Given text
+-------+

6 Feb 2002 niemeyer   » (Master)

Wow!! It has been a long time since my last diary entry.

I've left Linuxconf development team coordination in favor of the Conectiva Linux port to the S390 platform coordination (ok, I'm mostly coordinating myself now :-). Most of the work is done. I have developed an acceptable installer (in Python!) and most of the packages are ported. We had some problems with IBM OCO modules (ick!), but we are already workarounding them (we gave up on some of our kernel patches, and I patched insmod to recognize OCO modules). Anyway, more information about this later (if I don't disappear for another year.. ;-)...

In the process of porting Conectiva Linux to S390 and PPC (Harald Welve started the PPC port, and I'm keeping it up to date and working on missing stuff) we are learning some lessons. We are trying to use those lessons to build a defacto package building system using the Python language. Unfortunately, we don't have enough people here to develop it quickly, so we are trying a more realistic and evolutive approach this time. The first part of it is almost done. While devloping it, I've studied a little bit about process groups and extended python with a missing killpg() system call. I've also discovered that when python spawns a new thread, it blocks all signals. With this information in mind, I have also extended it with a new execv() syscall, that besides doing the usual work, unblocks every signal before the real call to execv(). I hope this project becomes real someday.

+-------+

(Per-instance keypoint data)

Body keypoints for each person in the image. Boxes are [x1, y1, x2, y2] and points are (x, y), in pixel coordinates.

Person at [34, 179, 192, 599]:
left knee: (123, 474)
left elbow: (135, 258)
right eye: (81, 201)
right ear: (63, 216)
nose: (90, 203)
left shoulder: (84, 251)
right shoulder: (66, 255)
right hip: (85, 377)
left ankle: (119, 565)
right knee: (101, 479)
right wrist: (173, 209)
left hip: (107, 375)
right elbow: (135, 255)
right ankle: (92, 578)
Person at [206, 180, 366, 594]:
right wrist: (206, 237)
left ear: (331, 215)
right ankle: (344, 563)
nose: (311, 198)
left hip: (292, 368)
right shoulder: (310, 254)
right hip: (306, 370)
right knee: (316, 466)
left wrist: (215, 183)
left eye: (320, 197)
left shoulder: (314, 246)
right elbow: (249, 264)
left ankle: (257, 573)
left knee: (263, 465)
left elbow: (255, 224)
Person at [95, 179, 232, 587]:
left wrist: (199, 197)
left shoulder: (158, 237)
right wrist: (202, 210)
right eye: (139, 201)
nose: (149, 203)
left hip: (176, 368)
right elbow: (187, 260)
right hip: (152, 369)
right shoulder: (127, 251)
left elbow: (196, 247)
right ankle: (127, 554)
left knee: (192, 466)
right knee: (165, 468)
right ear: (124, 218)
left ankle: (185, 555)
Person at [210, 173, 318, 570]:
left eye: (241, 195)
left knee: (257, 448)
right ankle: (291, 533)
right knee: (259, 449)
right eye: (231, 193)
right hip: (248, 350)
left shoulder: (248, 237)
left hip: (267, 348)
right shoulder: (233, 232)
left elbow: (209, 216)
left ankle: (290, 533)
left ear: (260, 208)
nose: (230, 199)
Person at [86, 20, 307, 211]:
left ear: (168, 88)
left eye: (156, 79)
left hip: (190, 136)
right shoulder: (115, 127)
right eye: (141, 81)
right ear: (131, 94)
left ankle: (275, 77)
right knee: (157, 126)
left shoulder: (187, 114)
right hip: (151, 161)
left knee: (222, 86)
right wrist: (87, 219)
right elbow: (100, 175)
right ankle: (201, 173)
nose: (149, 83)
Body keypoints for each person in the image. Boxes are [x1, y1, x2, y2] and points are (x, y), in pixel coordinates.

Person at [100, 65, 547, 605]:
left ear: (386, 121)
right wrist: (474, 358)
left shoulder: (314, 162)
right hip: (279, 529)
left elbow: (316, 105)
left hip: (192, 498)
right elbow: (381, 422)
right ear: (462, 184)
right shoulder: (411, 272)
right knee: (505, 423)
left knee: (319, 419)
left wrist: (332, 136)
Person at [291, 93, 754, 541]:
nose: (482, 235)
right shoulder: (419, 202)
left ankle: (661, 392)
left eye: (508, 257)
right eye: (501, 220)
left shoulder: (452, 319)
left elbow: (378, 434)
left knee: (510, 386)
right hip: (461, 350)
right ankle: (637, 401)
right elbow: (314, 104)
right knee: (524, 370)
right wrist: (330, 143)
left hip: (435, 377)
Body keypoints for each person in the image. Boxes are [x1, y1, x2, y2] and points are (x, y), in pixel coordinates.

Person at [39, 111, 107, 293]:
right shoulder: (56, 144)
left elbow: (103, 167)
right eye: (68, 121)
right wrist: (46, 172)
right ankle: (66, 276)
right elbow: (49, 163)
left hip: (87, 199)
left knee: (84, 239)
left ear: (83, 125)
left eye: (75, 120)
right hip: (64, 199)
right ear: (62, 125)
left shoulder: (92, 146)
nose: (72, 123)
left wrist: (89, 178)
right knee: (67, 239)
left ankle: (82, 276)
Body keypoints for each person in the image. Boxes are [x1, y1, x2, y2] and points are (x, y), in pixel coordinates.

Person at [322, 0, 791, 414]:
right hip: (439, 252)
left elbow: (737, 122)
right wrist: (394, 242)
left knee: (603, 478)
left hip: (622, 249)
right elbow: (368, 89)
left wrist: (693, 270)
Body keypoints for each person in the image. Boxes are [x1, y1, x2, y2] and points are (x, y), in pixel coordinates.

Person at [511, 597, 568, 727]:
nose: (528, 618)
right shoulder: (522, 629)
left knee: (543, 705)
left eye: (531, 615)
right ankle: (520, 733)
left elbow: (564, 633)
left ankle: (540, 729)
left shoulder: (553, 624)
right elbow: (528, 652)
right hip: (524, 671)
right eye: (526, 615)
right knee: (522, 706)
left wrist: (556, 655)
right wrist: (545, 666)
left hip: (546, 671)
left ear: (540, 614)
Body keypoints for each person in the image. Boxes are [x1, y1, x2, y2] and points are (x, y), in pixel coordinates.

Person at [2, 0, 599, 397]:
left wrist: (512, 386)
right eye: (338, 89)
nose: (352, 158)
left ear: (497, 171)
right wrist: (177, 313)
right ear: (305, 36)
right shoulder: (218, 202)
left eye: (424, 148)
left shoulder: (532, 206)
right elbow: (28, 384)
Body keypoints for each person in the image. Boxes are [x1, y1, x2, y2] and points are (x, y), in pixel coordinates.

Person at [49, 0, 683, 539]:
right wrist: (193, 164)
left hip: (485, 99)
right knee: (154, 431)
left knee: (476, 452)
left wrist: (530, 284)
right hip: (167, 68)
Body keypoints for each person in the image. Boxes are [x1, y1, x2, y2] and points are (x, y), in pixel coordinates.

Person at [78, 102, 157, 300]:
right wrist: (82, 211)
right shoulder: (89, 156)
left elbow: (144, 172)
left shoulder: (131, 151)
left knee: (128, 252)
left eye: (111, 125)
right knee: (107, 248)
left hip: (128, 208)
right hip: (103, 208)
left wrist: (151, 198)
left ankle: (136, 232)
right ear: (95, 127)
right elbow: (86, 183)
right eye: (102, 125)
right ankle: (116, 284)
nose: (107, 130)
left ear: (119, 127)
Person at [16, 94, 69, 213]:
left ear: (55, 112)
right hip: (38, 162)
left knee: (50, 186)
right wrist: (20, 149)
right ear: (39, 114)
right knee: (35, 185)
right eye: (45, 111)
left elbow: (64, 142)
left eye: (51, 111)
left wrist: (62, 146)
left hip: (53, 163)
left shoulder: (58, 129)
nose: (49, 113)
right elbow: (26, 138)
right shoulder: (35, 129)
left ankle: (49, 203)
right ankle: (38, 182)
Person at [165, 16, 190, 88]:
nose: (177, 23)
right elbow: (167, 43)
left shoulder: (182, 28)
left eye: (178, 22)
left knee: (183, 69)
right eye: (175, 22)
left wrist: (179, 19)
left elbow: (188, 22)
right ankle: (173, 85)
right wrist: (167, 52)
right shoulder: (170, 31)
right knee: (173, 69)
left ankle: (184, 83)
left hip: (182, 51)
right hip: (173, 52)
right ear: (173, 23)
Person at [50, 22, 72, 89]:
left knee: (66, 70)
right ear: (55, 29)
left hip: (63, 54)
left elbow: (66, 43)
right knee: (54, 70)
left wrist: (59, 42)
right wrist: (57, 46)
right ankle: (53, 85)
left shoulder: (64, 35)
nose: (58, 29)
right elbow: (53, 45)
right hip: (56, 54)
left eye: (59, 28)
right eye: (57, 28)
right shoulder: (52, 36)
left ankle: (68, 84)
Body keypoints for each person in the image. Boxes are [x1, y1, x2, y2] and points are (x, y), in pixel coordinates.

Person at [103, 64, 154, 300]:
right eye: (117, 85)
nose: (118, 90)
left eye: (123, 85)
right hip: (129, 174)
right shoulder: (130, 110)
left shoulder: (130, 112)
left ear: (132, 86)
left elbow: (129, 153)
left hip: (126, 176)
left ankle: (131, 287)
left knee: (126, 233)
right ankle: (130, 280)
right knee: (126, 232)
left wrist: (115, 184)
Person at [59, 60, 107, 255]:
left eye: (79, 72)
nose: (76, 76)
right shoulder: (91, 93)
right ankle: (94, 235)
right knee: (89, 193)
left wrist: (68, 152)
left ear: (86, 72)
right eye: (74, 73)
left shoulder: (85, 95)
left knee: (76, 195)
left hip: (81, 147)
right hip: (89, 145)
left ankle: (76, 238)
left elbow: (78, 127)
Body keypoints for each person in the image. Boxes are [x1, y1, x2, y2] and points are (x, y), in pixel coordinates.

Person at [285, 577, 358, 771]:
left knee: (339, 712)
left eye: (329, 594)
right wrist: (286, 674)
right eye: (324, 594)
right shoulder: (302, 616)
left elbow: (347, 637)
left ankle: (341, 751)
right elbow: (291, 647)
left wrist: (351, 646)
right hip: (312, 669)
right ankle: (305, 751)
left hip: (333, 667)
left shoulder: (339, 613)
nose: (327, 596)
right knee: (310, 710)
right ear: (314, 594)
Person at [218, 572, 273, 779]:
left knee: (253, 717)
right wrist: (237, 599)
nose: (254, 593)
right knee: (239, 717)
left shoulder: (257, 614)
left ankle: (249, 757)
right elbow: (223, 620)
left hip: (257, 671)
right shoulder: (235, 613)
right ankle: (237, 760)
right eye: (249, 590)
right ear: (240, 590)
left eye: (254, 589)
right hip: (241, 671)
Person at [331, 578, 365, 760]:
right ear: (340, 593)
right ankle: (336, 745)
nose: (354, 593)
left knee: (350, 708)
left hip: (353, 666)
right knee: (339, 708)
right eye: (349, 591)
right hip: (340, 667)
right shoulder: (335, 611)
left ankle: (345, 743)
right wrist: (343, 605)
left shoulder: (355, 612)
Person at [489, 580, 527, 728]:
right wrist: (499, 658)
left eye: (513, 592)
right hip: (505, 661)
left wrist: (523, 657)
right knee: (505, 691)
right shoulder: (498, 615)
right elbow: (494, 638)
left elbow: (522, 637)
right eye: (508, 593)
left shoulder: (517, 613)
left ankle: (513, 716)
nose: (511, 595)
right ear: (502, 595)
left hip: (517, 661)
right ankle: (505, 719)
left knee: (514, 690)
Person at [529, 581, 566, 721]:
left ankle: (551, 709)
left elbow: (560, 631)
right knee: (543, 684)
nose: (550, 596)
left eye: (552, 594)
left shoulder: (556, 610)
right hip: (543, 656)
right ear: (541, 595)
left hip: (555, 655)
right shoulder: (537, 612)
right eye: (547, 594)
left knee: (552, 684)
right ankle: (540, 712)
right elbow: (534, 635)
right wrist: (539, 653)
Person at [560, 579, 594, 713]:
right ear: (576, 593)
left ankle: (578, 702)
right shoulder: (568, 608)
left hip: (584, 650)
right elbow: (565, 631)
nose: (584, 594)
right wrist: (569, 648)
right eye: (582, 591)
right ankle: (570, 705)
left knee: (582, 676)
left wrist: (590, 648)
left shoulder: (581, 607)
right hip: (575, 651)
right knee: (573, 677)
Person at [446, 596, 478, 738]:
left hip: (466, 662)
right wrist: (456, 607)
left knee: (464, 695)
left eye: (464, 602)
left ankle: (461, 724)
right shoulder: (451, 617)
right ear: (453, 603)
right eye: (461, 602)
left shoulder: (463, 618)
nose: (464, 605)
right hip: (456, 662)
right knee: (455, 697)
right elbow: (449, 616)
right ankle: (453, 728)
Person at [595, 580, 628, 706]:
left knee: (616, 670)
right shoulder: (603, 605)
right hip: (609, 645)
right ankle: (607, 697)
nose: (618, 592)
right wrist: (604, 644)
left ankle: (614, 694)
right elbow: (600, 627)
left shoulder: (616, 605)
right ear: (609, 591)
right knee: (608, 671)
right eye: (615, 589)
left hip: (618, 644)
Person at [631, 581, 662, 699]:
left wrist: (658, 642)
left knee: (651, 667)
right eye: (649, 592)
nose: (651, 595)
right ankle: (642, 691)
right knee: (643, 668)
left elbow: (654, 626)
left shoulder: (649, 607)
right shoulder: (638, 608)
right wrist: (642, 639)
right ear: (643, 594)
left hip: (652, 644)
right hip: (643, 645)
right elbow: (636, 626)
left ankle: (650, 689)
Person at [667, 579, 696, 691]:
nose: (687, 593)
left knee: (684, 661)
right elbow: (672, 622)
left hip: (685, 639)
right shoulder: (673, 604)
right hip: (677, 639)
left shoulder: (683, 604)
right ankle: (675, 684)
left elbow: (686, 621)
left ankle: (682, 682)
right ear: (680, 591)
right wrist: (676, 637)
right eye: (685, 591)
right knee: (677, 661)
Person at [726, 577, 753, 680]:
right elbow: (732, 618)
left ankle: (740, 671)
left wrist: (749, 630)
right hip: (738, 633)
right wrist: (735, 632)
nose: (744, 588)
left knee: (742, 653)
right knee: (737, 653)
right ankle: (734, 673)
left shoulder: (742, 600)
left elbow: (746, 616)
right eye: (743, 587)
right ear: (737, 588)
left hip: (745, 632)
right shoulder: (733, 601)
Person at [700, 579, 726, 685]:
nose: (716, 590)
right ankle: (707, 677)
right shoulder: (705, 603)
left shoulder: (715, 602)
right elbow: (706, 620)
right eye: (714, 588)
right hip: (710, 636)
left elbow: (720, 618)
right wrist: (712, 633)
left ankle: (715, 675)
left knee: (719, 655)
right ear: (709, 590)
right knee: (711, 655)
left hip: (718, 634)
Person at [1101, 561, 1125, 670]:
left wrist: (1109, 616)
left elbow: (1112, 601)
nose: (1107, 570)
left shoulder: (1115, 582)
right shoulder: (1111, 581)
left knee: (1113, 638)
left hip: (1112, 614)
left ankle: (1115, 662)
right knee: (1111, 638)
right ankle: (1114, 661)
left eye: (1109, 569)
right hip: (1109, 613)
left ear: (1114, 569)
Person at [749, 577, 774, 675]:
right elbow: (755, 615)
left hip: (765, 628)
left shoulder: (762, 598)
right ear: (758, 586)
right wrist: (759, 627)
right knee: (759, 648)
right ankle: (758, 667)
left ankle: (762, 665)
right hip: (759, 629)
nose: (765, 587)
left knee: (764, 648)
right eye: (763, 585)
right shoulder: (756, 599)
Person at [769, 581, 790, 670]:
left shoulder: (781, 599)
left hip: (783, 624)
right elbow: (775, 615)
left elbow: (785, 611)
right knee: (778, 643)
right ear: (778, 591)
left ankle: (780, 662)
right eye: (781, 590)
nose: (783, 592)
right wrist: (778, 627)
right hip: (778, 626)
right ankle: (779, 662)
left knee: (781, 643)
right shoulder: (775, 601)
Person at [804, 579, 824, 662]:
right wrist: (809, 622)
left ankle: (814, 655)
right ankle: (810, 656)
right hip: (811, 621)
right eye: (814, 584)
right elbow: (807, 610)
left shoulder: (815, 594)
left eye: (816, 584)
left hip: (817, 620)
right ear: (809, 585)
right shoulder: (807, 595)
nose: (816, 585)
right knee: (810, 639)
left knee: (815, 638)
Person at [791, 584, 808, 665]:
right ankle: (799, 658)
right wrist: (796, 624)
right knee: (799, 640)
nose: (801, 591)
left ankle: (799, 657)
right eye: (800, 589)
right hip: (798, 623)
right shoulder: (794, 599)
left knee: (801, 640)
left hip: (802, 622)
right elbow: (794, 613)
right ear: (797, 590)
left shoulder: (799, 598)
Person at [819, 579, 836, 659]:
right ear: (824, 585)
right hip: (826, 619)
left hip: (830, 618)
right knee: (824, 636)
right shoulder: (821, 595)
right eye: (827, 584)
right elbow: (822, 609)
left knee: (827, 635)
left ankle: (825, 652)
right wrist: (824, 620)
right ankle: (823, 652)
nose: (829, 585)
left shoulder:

+-------+

Prompt 1
Answer these questions from the diary entry:
(a) In what language was the installer for the S390 port written?
(b) Who started the PPC port?
(c) Besides execv(), what missing system call did the writer add to Python?
Prompt 2
Write the next part of the diary entry, picking up after its last sentence.
The listing has no connection to the diary entry.

Final answer 1
(a) Python
(b) Harald Welve
(c) killpg()

Final answer 2
I've also been playing with Python optimization lately. There's a big opportunity for somebody wanting to study and implement some concepts there. I've read some documentation about Stack Machine Optimization and made some tries (basically, optimizations around the inner loop and the Big Switch, stack caching, and other flavors of this joy). Today I found a paper from Skip Montanaro documenting some of the tries I've made (reading it first would save me a lot of time, but this knowledge will be useful anyway). You should have a look at his paper if you have any interest in the topic. Oh, don't forget to get yourself a copy of Lemburg's pybench to have a general idea of what you're doing (don't trust too much on it, it's just a benchmark). I've written Skip a mail to discuss a little bit about what could be integrated into the interpreter. Let's see where we get.

Oh... I must not forget to update the people I've certified in the past to reflect what they've been doing.